Checking Out Freebirds World Burrito

Freebirds World Burrito may have 89 locations in the U.S., but the closest location to me is 30 minutes away in the Sugar House area of Salt Lake City. And with so many other fast casual Mexican chains such as Cafe Rio, Costa Vida, Chipotle and Barbacoa nearby, I’ve just never taken the opportunity to try Freebirds. But one afternoon as we were leaving a fun run at Sugar House Park, my son spotted it across the street and suggested we stop for lunch.

Freebirds World Burrito in Salt Lake City.

Like the above-mentioned restaurants, Freebirds has an assembly line counter where you watch your meal being built to your specifications. If I were thinking of opening a new restaurant — which I’m not — I would avoid this concept, as the “big burrito” competition is stiff and the market is  saturated. Freebirds, based in Austin, Tx., has been around over 30 years, before many of the other places got started.

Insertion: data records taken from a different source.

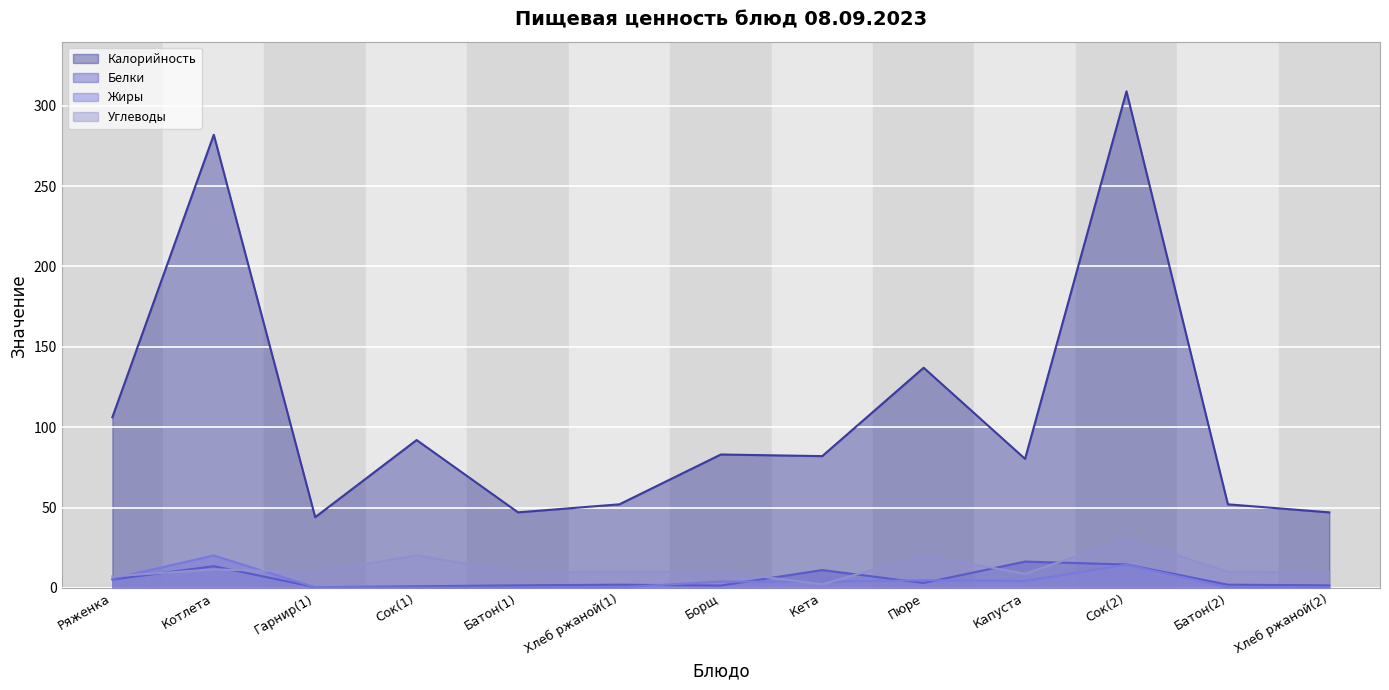

At Хлеб ржаной(1), list the series in order from largest to smallest.

Калорийность, Углеводы, Белки, Жиры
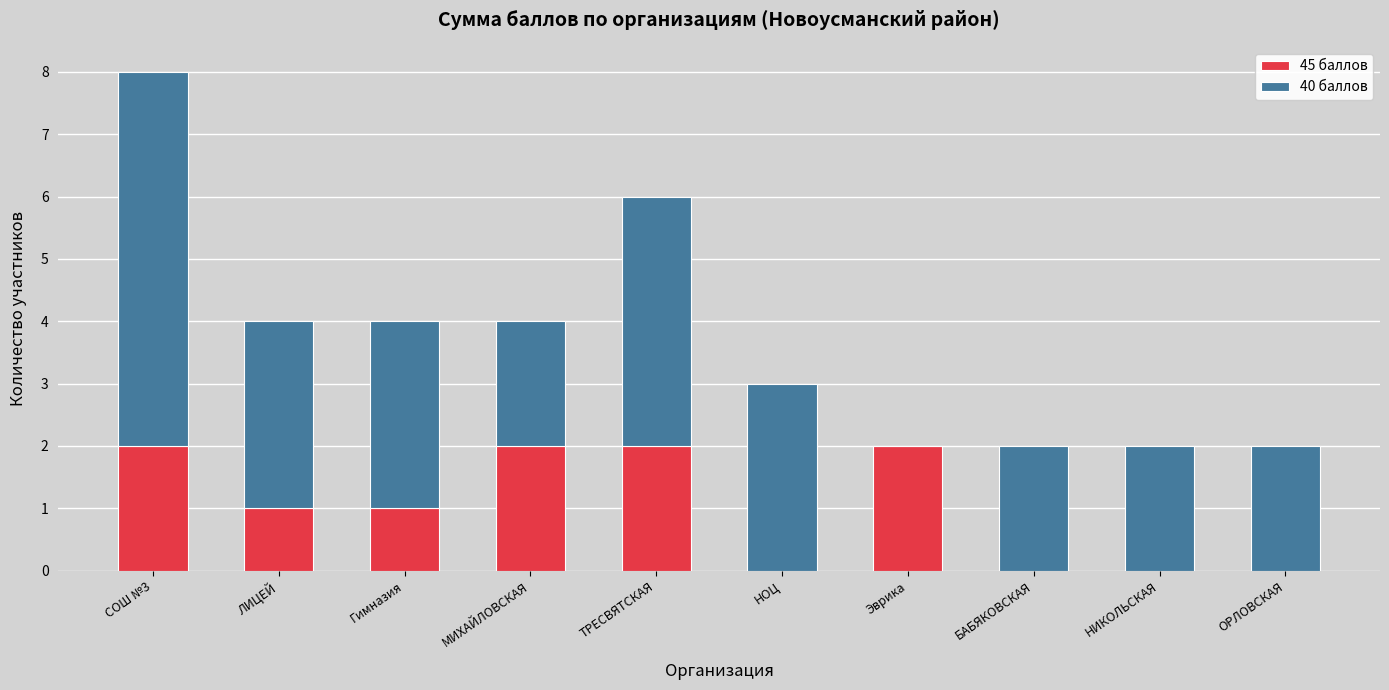

What is the total value across all series at НОЦ?

3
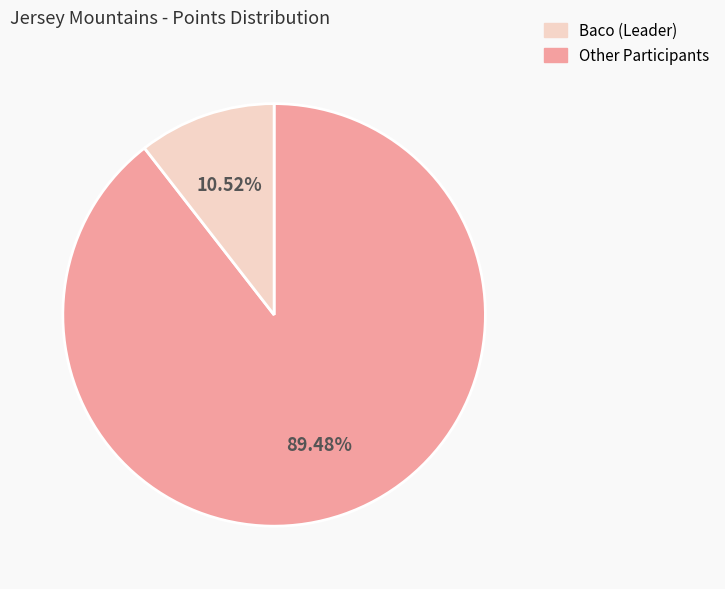

Is there a majority slice in this chart?

Yes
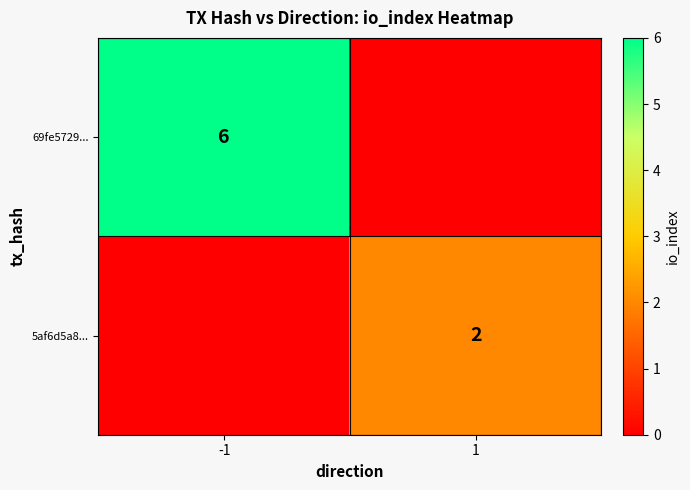

Is it true that 69fe5729... equals 9 at -1?

False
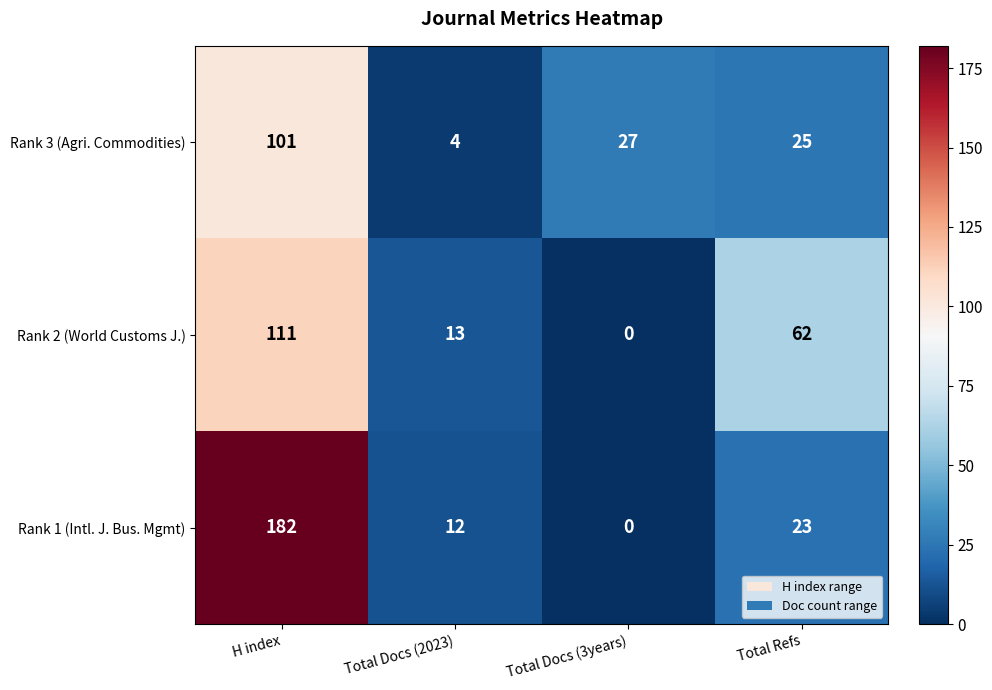

At which category is the sum across all series the highest?

H index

My Freedom Chicken Salad at Freebirds World Burrito in Salt Lake City  — see that generous scoop of guac?

Freebirds’ menu includes serves burritos, bowls, tacos, quesadillas, nachos and salads that are made from scratch daily. There are four different burrito sizes, four tortilla flavors, 10 different sauces and 30 additional toppings to choose from. I had a chicken salad and my husband and son had burritos. I’ve lost my receipt so I can’t give exact numbers, but for three adult-size meals and one regular-size soft drink, the bill was about $30, including tax.

A couple of differences I noticed with Freebirds:

  • Your food comes in square, cardboard-ish containers instead of the round aluminum pans you get at Cafe Rio and Costa Vida. So it’s hard to compare portion sizes vs. prices. My chicken salad was around $7, and the burritos range in price from about $6.50 to $15, depending on the size and type of protein. I would think that the Super Monster size would be enough for a couple of people.
  •  My Freedom Chicken Salad came with a generous scoop of guacamole — not a skimpy  little dollop. And I wasn’t charged extra for it, either.
  • The lettuce was a “spring greens” mix, instead of chopped romaine or iceberg lettuce. Some people like the crispness of romaine or iceberg, but the greens were great for my tastes. The corn and tomato salsas, and strips of bell pepper and onions added more texture and flavor, and probably some healthy nutrition too.
  • Our chicken was served cold; or at least, closer to room temperature than hot. I thought it was fine for a cool, crisp salad, but my hubby didn’t like cold meat in his burrito.
  • There was a condiments area where you could add your own salsa — marked hot, medium or mild.  I like this option when you want to kick up the flavor a little more; or you need a little sauce for more moisture.
  • Instead of south-of-the-border ambience, there was more of a “roadhouse” feel. Since the name “Freebirds” was derived from a Lynyrd Skynyrd  song, the classic rock music in the background was a good fit.  Oh, and there’s a Statue of Liberty riding a motorcycle suspended from the ceiling,, holding a burrito.
    • Freebirds World Burrito in Salt Lake City.


A counter was littered with twisted foil “art.” Apparently this is a “thing” that customers do with their foil burrito wrappers. I guess it’s something that resonates with the regulars, but it just  looked kinda messy to me.

Foil “art” at Freebirds World Burrito in Salt Lake City.

Freebirds is part of the rising fast casual trend. And it’s not just Mexican food — Rumbi Island Grill, Cafe Zupas, Blaze Pizza, and Panda Express are examples of other cuisines with a fast casual concept.  Fast casual is a hybrid between the traditional table-service restaurant and fast food. It’s perceived as less costly and quicker than a restaurant that offers table service, but more healthy and higher quality than fast food.

Based on one visit, I can’t really make a definitive comparison of Freebirds versus any other fast casual “big burrito” place. But if I have the opportunity, I’d certainly stop in again. I’d love to hear from other readers — what’s your favorite Mexican place? And what’s your favorite fast casual restaurant?  And why?